*SELECTED TEXT*:
%%
There was a fried breakfast food my grand-aunt made the last time I saw her 15 years ago. It was savoury, crispy, spicy and all-around delicious. I remember my excitement as a child eating it, and when I hear her name in conversation I immediately link that feeling to her very first visit. I remember asking her, “What’s in it?” that morning, but in my memory her response is lost. At 9 years old, I likely didn’t care enough to write it down or even listen. But, every few years I get a craving for it, but without a name for it or an ingredient list to reference, it’s been hard to ever get. Was it a meat fritter? Spicy pancakes?

Asking relatives is no use either, their answer is always something else more culturally obvious like ‘saltfish fritter with extra scotch bonnet pepper’. Tried that; it’s not that. I’d ask her myself if I could, but she’s no longer with us, and I now must depend on mine and the memory of others’ to recover this part of my childhood somehow. Loss of this small something, a small breakfast recipe, leaves a bitter taste in my mouth when thinking about lost ones in my family. This loss of a recipe represents the loss of a piece of a family member, who had greater significance than just being good at making this particular thing. It feels like a loss when something like this could have been a staple at breakfast for me, each day reminding myself of all the good she left me with. But without the recipe, I have only the memory, which fades each day and grows more unreliable each time.
%%
*TASKS TO PERFORM*:
• A. In two sentences, sum up the piece about a lost breakfast recipe.
• B. Copy the piece about a lost breakfast recipe word for word from "Asking relatives is" to "unreliable each time.".

[Saved data entries]
%%
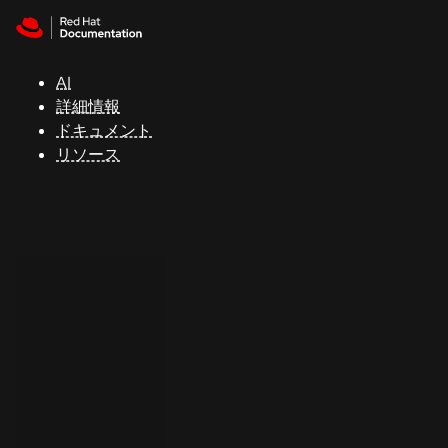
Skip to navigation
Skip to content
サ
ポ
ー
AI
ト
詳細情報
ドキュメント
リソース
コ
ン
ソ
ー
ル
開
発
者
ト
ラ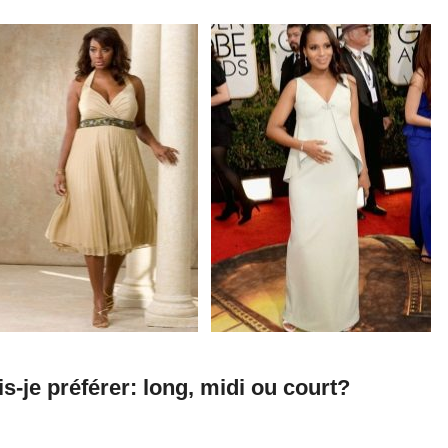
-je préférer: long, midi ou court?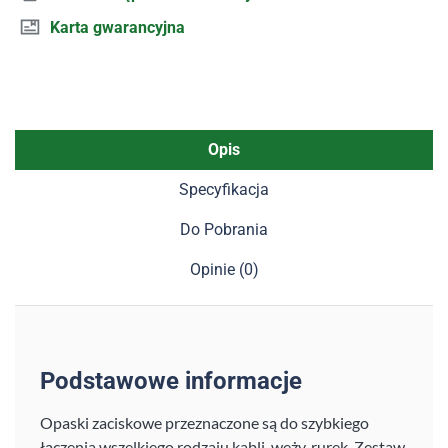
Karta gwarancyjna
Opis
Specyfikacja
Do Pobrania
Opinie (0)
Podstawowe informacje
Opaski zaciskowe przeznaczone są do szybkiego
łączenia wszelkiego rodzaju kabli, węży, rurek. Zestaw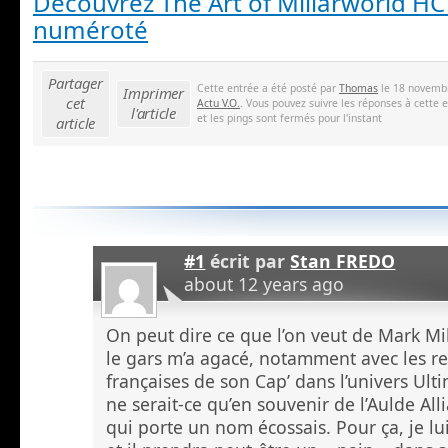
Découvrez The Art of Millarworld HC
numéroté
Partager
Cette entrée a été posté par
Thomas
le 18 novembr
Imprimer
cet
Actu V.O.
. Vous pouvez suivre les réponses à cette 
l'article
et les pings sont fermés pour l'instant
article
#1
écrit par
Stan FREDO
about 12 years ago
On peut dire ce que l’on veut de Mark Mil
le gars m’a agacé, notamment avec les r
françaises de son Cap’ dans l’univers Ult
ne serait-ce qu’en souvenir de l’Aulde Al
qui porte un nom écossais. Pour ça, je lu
%%
%%
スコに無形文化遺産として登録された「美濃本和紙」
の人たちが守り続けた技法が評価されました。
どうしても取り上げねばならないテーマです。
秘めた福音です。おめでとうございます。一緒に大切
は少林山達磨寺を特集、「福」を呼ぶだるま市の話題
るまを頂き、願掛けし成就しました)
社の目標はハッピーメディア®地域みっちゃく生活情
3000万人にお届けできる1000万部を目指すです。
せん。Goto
%%
%%
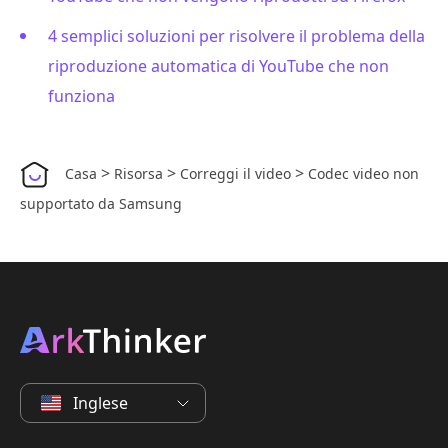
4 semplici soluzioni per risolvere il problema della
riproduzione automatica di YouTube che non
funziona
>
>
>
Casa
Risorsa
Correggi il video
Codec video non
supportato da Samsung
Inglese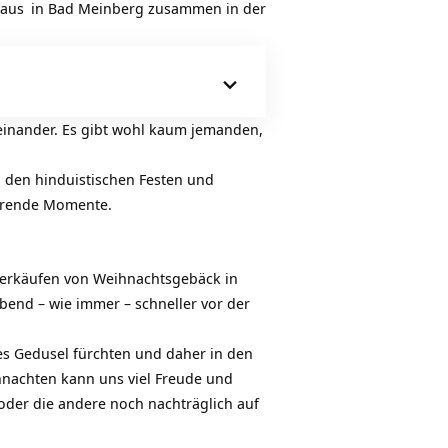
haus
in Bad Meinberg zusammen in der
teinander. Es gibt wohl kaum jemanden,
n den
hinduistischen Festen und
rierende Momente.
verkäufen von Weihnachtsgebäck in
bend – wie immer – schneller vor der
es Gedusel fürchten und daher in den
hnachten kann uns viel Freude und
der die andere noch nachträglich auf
%%
*EXERCISE ANSWERS*:
• A. The writer remembers a savory, crispy, spicy fried breakfast food a grand-aunt made the last time they saw her 15 years ago, but never learned its name or ingredients, and relatives' guesses like saltfish fritter with extra scotch bonnet pepper aren't it. Since she is no longer alive, losing the recipe feels like losing a piece of her, and all the writer has left is a memory that fades each day.

• B.
Asking relatives is no use either, their answer is always something else more culturally obvious like ‘saltfish fritter with extra scotch bonnet pepper’. Tried that; it’s not that. I’d ask her myself if I could, but she’s no longer with us, and I now must depend on mine and the memory of others’ to recover this part of my childhood somehow. Loss of this small something, a small breakfast recipe, leaves a bitter taste in my mouth when thinking about lost ones in my family. This loss of a recipe represents the loss of a piece of a family member, who had greater significance than just being good at making this particular thing. It feels like a loss when something like this could have been a staple at breakfast for me, each day reminding myself of all the good she left me with. But without the recipe, I have only the memory, which fades each day and grows more unreliable each time.